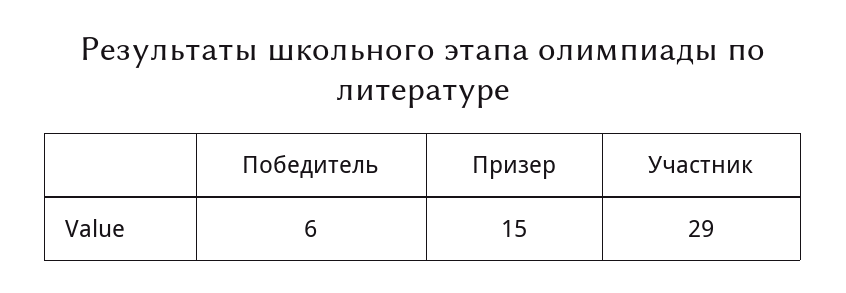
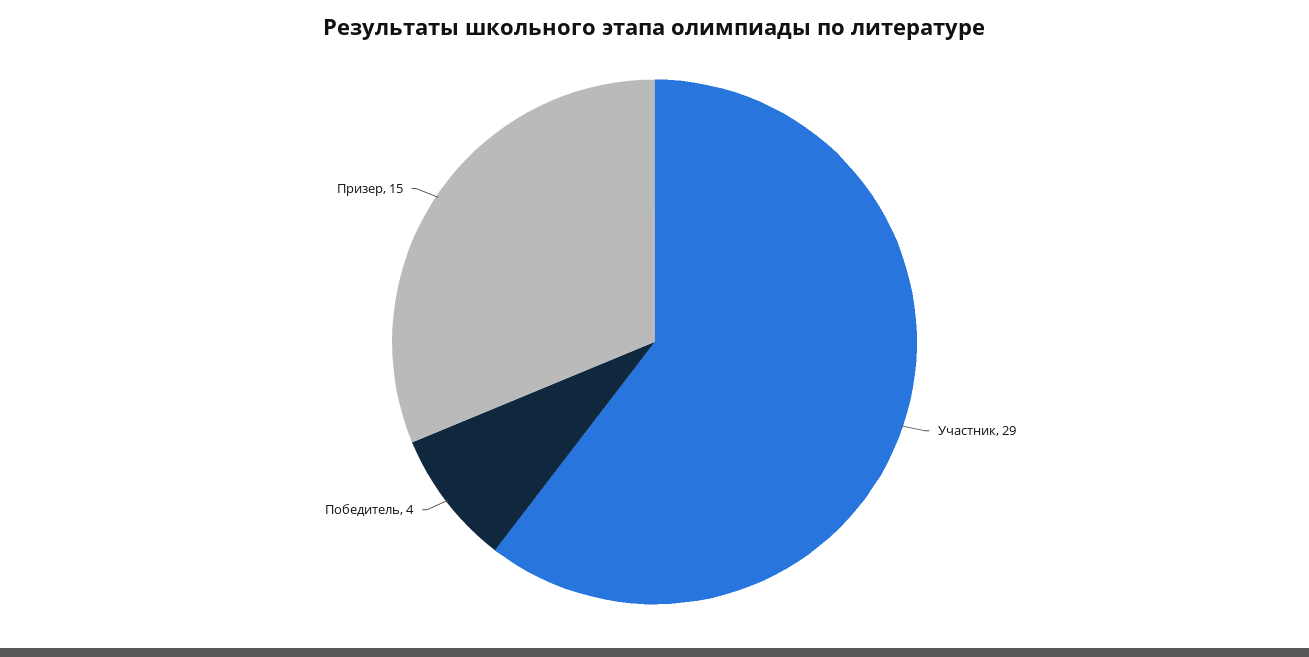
Победитель: 6 -> 4

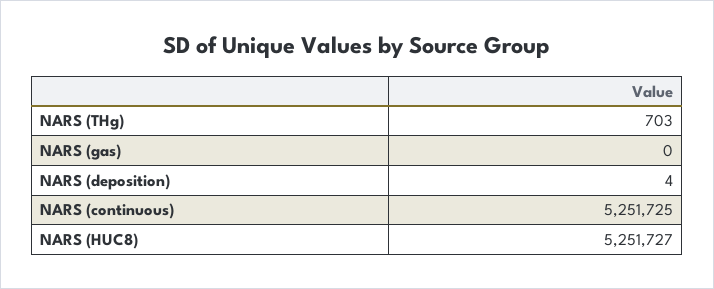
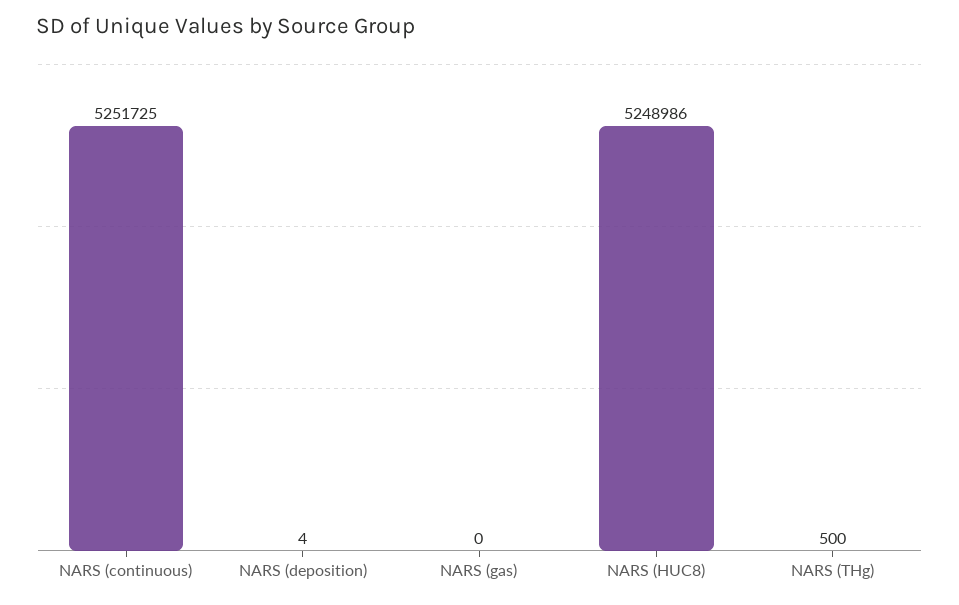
NARS (THg): 703 -> 500
NARS (HUC8): 5251727 -> 5248986

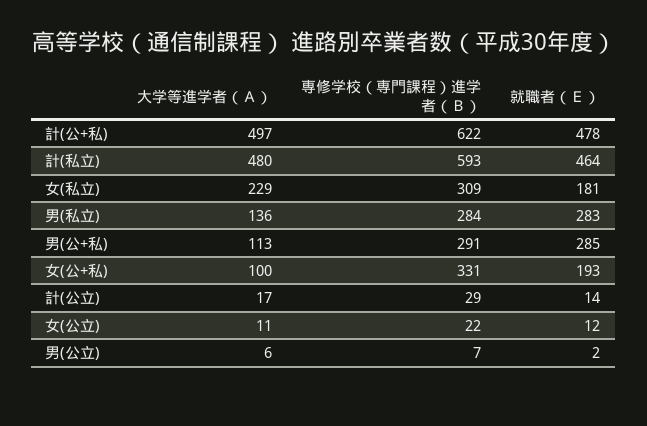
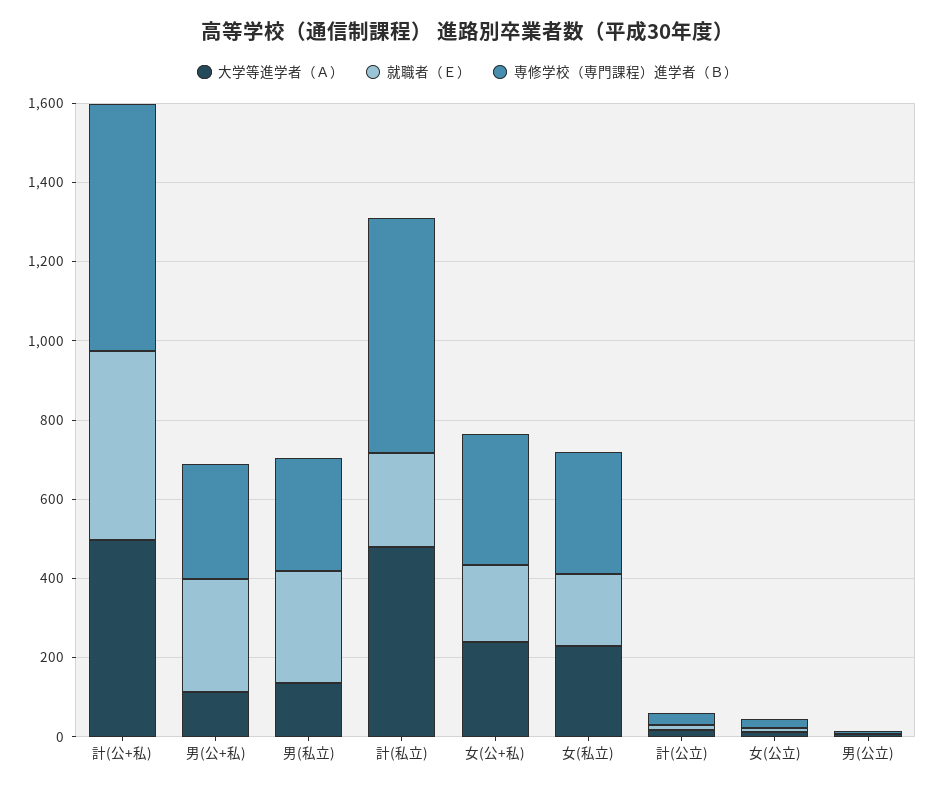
就職者（Ｅ）, 計(私立): 464 -> 250
大学等進学者（Ａ）, 女(公+私): 100 -> 250

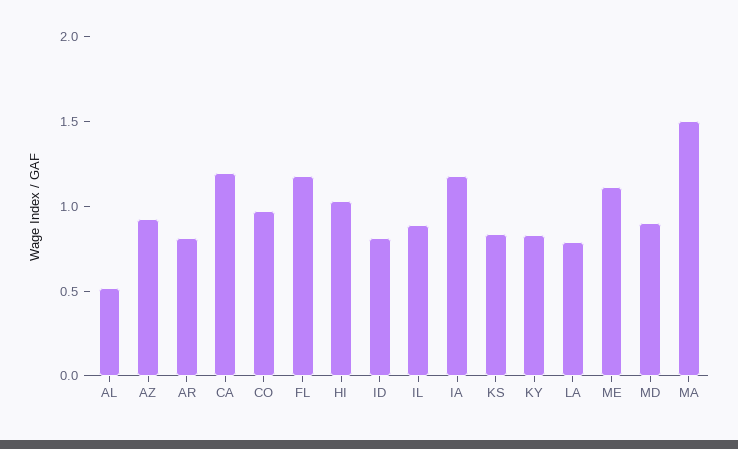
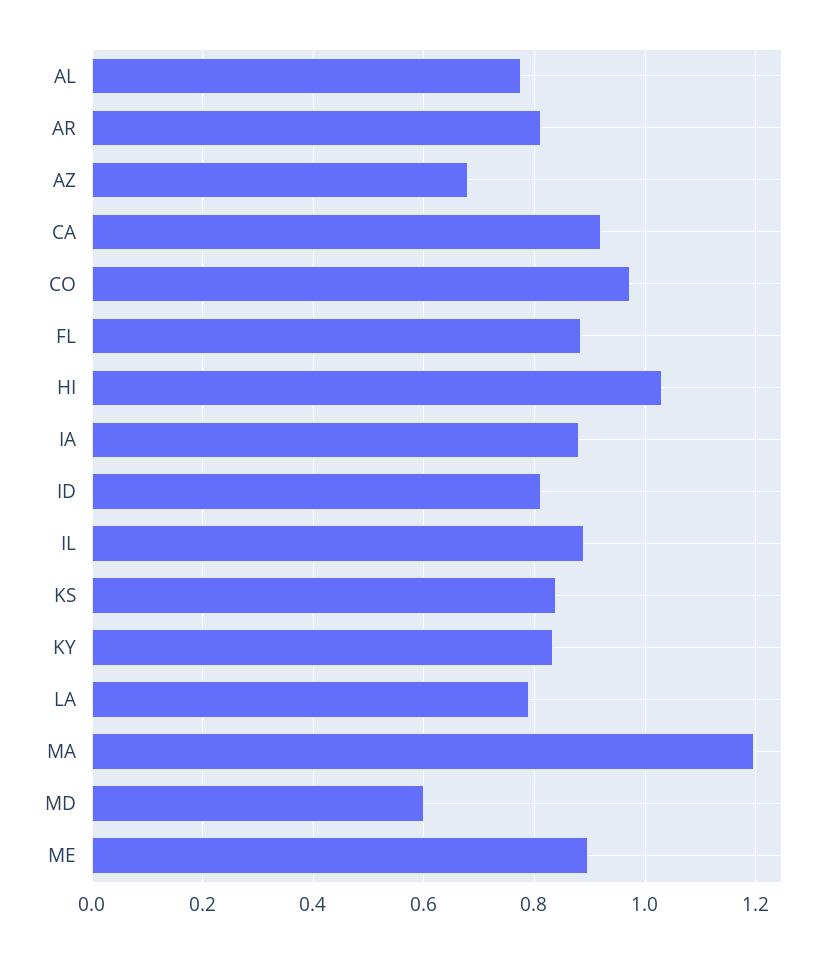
AL: 0.5 -> 0.78
AZ: 0.9 -> 0.68
CA: 1.2 -> 0.92
FL: 1.2 -> 0.88
IA: 1.2 -> 0.88
ME: 1.1 -> 0.9
MD: 0.9 -> 0.6
MA: 1.5 -> 1.2

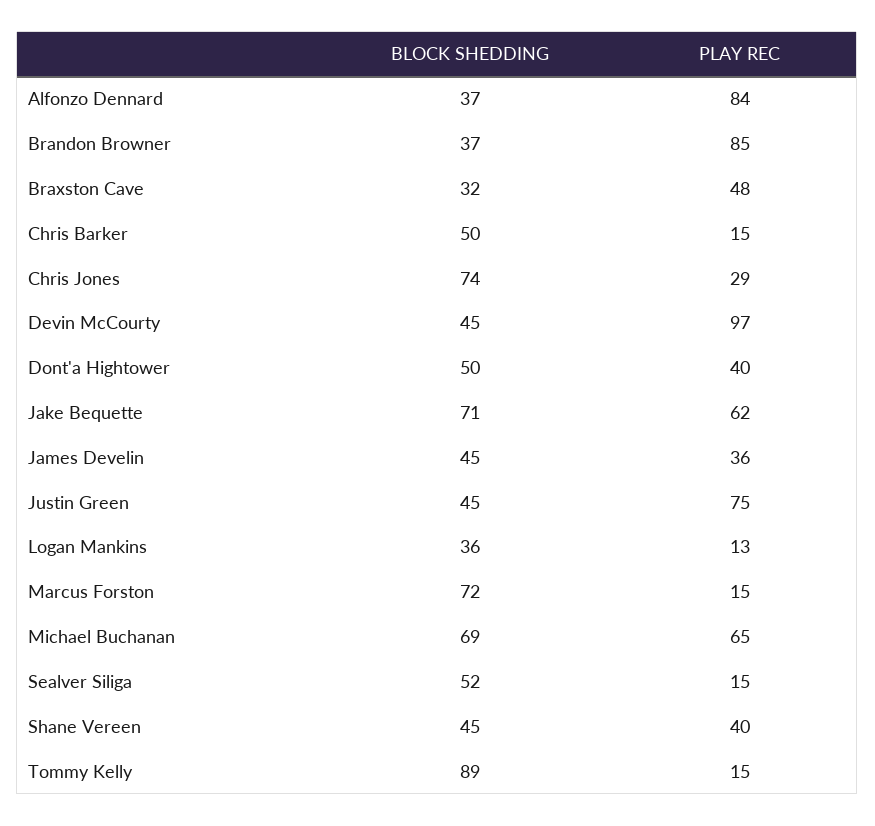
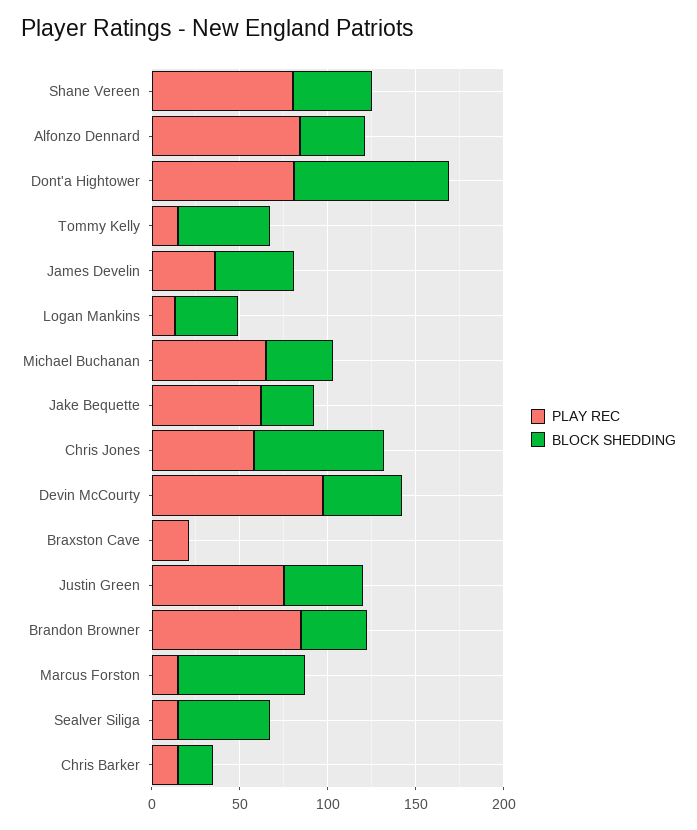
BLOCK SHEDDING, Braxston Cave: 32 -> 0
PLAY REC, Braxston Cave: 48 -> 20
BLOCK SHEDDING, Chris Barker: 50 -> 20
PLAY REC, Chris Jones: 29 -> 60
BLOCK SHEDDING, Dont'a Hightower: 50 -> 90
PLAY REC, Dont'a Hightower: 40 -> 80
BLOCK SHEDDING, Jake Bequette: 71 -> 30
BLOCK SHEDDING, Michael Buchanan: 69 -> 40
PLAY REC, Shane Vereen: 40 -> 80
BLOCK SHEDDING, Tommy Kelly: 89 -> 50

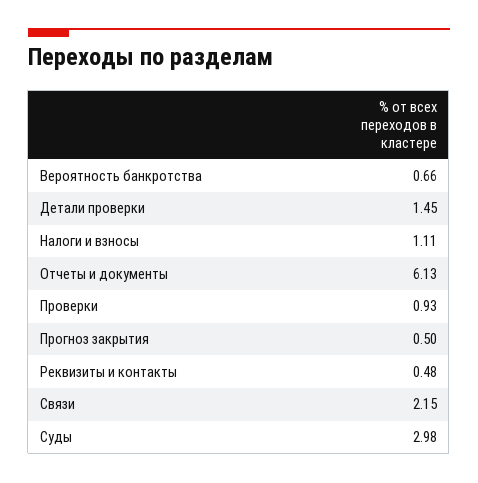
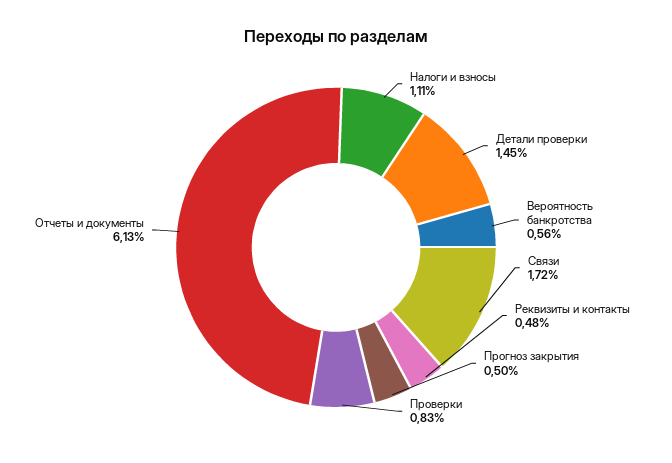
Вероятность банкротства: 0.66 -> 0.56
Проверки: 0.93 -> 0.83
Связи: 2.15 -> 1.72
Суды: 2.98 -> none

■ ■ ■

*AIM OF THE TASK*
Return every entry unchanged and skip the pictures.

*REPLY TO THE TASK*
Победитель: 6 -> 4

NARS (THg): 703 -> 500
NARS (HUC8): 5251727 -> 5248986

就職者（Ｅ）, 計(私立): 464 -> 250
大学等進学者（Ａ）, 女(公+私): 100 -> 250

AL: 0.5 -> 0.78
AZ: 0.9 -> 0.68
CA: 1.2 -> 0.92
FL: 1.2 -> 0.88
IA: 1.2 -> 0.88
ME: 1.1 -> 0.9
MD: 0.9 -> 0.6
MA: 1.5 -> 1.2

BLOCK SHEDDING, Braxston Cave: 32 -> 0
PLAY REC, Braxston Cave: 48 -> 20
BLOCK SHEDDING, Chris Barker: 50 -> 20
PLAY REC, Chris Jones: 29 -> 60
BLOCK SHEDDING, Dont'a Hightower: 50 -> 90
PLAY REC, Dont'a Hightower: 40 -> 80
BLOCK SHEDDING, Jake Bequette: 71 -> 30
BLOCK SHEDDING, Michael Buchanan: 69 -> 40
PLAY REC, Shane Vereen: 40 -> 80
BLOCK SHEDDING, Tommy Kelly: 89 -> 50

Вероятность банкротства: 0.66 -> 0.56
Проверки: 0.93 -> 0.83
Связи: 2.15 -> 1.72
Суды: 2.98 -> none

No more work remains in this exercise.